The backdrop to this story, of course, is the years-long battle over control of the Yadkin. Riverkeeper Dean Naujoks is among those convinced that Alcoa doesn't deserve a renewal of its federal hydro license after closing the Stanly County smelting plant its dams once powered.
Last month, Naujoks said research by Duke University law students had turned up no evidence the aluminum company actually owns the riverbed. He petitioned the N.C. Department of Administration, which manages state property, to declare that the state owns it.
Alcoa responded that it has all the legal rights it needs to operate its four Yadkin dams, which have been in place for nearly a century.
This week, Administration Secretary Moses Carey Jr. offered four pages of reasons why his department will have no part in the dispute. Naujoks' request, he said, didn't fit the legal conditions under which the department could make such a ruling. The riverkeeper, Carey added, has no legal standing as a "person aggrieved" to make such a request.
Further, Carey wrote, researching the question could require "an extensive title search, potentially going back to colonial times, at taxpayer expense." State rules also allow the secretary to refuse involvement in matters in litigation, as Alcoa is in state administrative court.

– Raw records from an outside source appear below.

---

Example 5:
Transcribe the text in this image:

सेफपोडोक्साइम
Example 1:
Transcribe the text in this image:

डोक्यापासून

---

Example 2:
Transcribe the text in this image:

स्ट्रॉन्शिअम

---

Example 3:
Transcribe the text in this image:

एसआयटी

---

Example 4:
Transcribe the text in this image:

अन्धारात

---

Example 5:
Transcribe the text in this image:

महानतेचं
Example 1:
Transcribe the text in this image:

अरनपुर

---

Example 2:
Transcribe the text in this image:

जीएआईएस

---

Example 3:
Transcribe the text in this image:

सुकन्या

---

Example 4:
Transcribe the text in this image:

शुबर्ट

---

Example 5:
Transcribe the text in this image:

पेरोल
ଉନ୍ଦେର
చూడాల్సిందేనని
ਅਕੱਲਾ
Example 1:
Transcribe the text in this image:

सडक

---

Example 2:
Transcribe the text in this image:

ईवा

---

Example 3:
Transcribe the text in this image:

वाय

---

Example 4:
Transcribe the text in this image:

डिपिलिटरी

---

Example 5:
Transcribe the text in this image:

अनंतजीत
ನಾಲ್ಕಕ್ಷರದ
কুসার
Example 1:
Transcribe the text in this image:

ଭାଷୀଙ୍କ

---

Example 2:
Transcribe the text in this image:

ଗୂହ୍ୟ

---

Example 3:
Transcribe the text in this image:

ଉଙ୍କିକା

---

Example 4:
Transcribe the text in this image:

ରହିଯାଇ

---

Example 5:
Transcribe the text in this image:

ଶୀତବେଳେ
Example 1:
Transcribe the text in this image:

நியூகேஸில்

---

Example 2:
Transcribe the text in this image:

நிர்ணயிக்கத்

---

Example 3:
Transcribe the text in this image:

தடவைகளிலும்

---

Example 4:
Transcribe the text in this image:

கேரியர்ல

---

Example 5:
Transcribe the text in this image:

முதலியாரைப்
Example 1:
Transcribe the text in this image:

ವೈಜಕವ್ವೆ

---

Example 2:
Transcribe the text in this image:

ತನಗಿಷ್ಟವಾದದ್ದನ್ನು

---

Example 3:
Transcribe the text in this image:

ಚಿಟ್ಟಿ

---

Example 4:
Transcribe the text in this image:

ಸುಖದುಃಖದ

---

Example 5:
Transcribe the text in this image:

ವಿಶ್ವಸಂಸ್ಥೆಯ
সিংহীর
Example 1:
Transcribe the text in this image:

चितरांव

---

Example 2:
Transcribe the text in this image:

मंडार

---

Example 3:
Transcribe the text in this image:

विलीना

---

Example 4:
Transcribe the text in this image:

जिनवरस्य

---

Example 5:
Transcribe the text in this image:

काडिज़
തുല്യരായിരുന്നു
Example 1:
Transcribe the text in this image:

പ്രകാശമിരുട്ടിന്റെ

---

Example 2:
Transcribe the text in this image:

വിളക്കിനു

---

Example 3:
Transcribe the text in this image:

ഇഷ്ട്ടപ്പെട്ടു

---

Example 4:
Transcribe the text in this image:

Naujoks called Carey's letter a "disappointingly bureaucratic response."
"If Alcoa has a deed, they should produce it," he said. "If they have it , and the deed is valid, we will drop the issue. If they don't produce a deed, we will pursue other legal remedies."
3 comments:
God Bless the Riverkeeper! The riverbed is a natural resource. How can a corporation say it owns it?
...The same way you might say you own the lot your house is built on, providing you can produce a title of course.
Alcoa has at least an entire room full of deeds, if not a building. It would be on the cumbersome side for them to "produce" them.
There is one thing the Yadkin Riverkeeper might look up on his own. His challenge specifically involved some deeds from the State of NC to W. Smithdeal to Powell Evans to Yadkin River Power Company. In 1909 there was a US Supreme Court ruling on Yadkin River Power Co. v. the Whitney Co. In part, the court found that those exact same deeds, owned by the Yadkin River Power Co., were "junior" to deeds owned by the Whitney Co., who owned the bed of the Yadkin River. In time, Alcoa bought the Whitney Company holdings. The court also found that the river at that location was not a navigable stream, and that the waters of the Yadkin River, at that location, "furnish and compose a natural water power."
The Yadkin Riverkeeper should quit going off half-cocked. This was decided over a hundred years ago. I call that "old news."